Tubular Bells 2, qui est une variation de Tubular Bells, la spontanéité en moins et la production enfin l’archi-production serait le terme, on reconnait la patte de Trévor Horn. Le troisième disque est par contre un indicateur musical . Elle reprend le thème (encore une fois) en ouverture avec un mélange très « house » de l ‘ époque et dès la seconde plage , le disque devient apaisant et redevient « Oldfidien ». Pour un jeune qui veut se renseigner sur ce que l’on écoutait à cette époque, TBIII est bien plus significatif qu’un Protection ou d’ un Portishead . TBIII vieillit mieux que sa suite. Tous comme « the bells » est le single qui a vendu TBII ; TBIII à été doublement vendu via « Man in the rain ».

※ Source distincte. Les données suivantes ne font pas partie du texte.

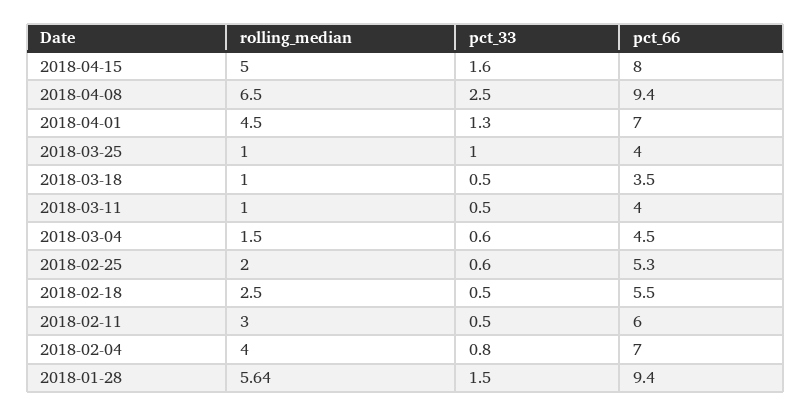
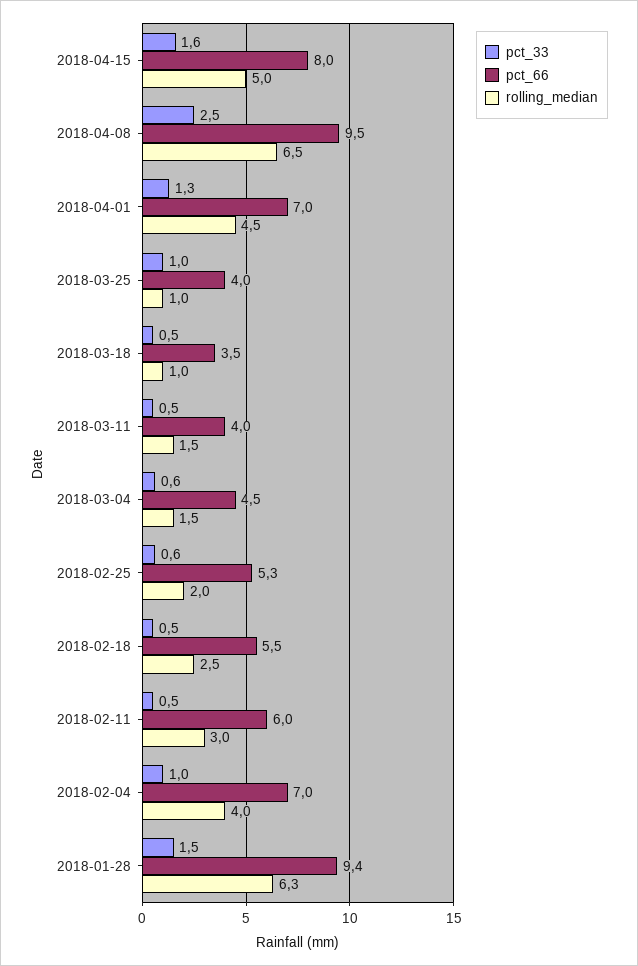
  {
    "rolling_median": {
      "2018-04-15": 5,
      "2018-04-08": 6.5,
      "2018-04-01": 4.5,
      "2018-03-25": 1,
      "2018-03-18": 1,
-     "2018-03-11": 1,
+     "2018-03-11": 1.5,
      "2018-03-04": 1.5,
      "2018-02-25": 2,
      "2018-02-18": 2.5,
      "2018-02-11": 3,
      "2018-02-04": 4,
-     "2018-01-28": 5.64
+     "2018-01-28": 6.3
    },
    "pct_33": {
      "2018-04-15": 1.6,
      "2018-04-08": 2.5,
      "2018-04-01": 1.3,
      "2018-03-25": 1,
      "2018-03-18": 0.5,
      "2018-03-11": 0.5,
      "2018-03-04": 0.6,
      "2018-02-25": 0.6,
      "2018-02-18": 0.5,
      "2018-02-11": 0.5,
-     "2018-02-04": 0.8,
+     "2018-02-04": 1,
      "2018-01-28": 1.5
    },
    "pct_66": {
      "2018-04-15": 8,
-     "2018-04-08": 9.4,
+     "2018-04-08": 9.5,
      "2018-04-01": 7,
      "2018-03-25": 4,
      "2018-03-18": 3.5,
      "2018-03-11": 4,
      "2018-03-04": 4.5,
      "2018-02-25": 5.3,
      "2018-02-18": 5.5,
      "2018-02-11": 6,
      "2018-02-04": 7,
      "2018-01-28": 9.4
    }
  }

Par contre je ne vais pas tourner autour du pot « The millenium bell » est mauvais , c’est le « Téo & Téa » d ‘ Oldfield, mais, contrairement à Jarre, il a su rebondir.

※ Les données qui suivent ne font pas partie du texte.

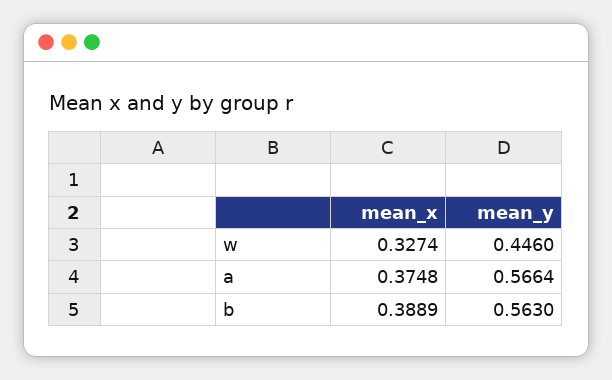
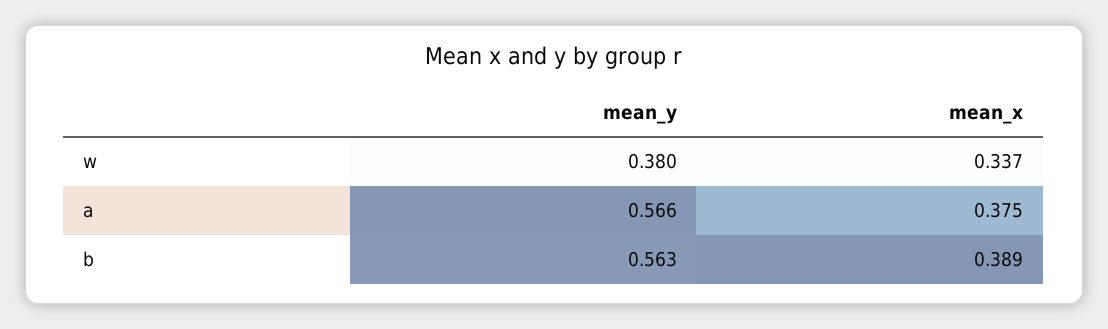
  {
    "mean_x": {
-     "w": 0.3274,
+     "w": 0.337,
      "a": 0.3748,
      "b": 0.3889
    },
    "mean_y": {
-     "w": 0.446,
+     "w": 0.38,
      "a": 0.5664,
      "b": 0.563
    }
  }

> De moonlight shadow à on my heart
Oldfield , via la tétralogie originel à développé une pop charmante en étant soit intemporel , soit dans l’ère du temps , comme « To bee free » ou « heaven’s open » ou son album qui est tant mésestimé, « Earth moving » ou se trouve cette perle sucré qui est « Nothing but / bridge to the paradise ». La pop Oldfieldienne est par essence sucré, ce n’est le Genesis voir le Peter Gabriel de cette période avec Duke ; Genesis ; ou So avec des chansons sombres, non le travail d’Oldfield est clairement léger et travaillé pour les charts (ce qui dans son cas n ‘est pas une tare) , de façon à ce que le grand public s’intéresse à ses travaux plus difficiles. Earth moving justement , qui s’est très mal vendu à sa sortie est quelque peu désavoué alors qu’il vieillit très bien alors qu’il sonne 80 ‘s , mais pas plus qu’un Zoolook.


> D’hergest ridge à music of the spheres
Incantation est très clairement la face nord de la montagne Oldfield , quand on a l’oreille habitué à son travail post 1990 , écouté du post Mahler est impressionnant , car oui Incantation est très dense , tous comme peut l’être Amarok qui m’a initié à la musique concrète d’une façon bien plus éducative que n’importe quelle opus de Pierre Henry. Music of the spheres est un album symphonique ; version light de Platinum.
Il y a une qualité à accorder à Oldfield , il a toujours été dans la mouvance world music , il précède Peter Gabriel , qui lui non plus n’a jamais étez un suiviste sortir un So qui est la suite de Passion en période rnb – rap – dance – début de la techno grand public… était très osé à l’époque ), je renvois à Voyager , créé à partir de mélodies traditionnelles irlandaises. J’ai profité comme tout le monde des réeditions de QE2 et de Platinum , dont les premiers pressages CD était devenu spéculatifs.


> Mike Oldfield et le concept de concert « live »
Mike Oldfield et Vangelis sont clairement des bêtes de studio ; ce qui n ‘est pas une tare . C’est pour cela que les lives conçus autour de Tubular Bells 2, 3 sont statiques idem pour Vangelis avec Euréka et Mythodéa . Donc les versions « Deluxe » de QE2 et Platinum sont livrés avec des concerts enregistrés qui sont pas mal du tout et à ma grande surprise surclasse les versions audio de Jean Michel Jarre.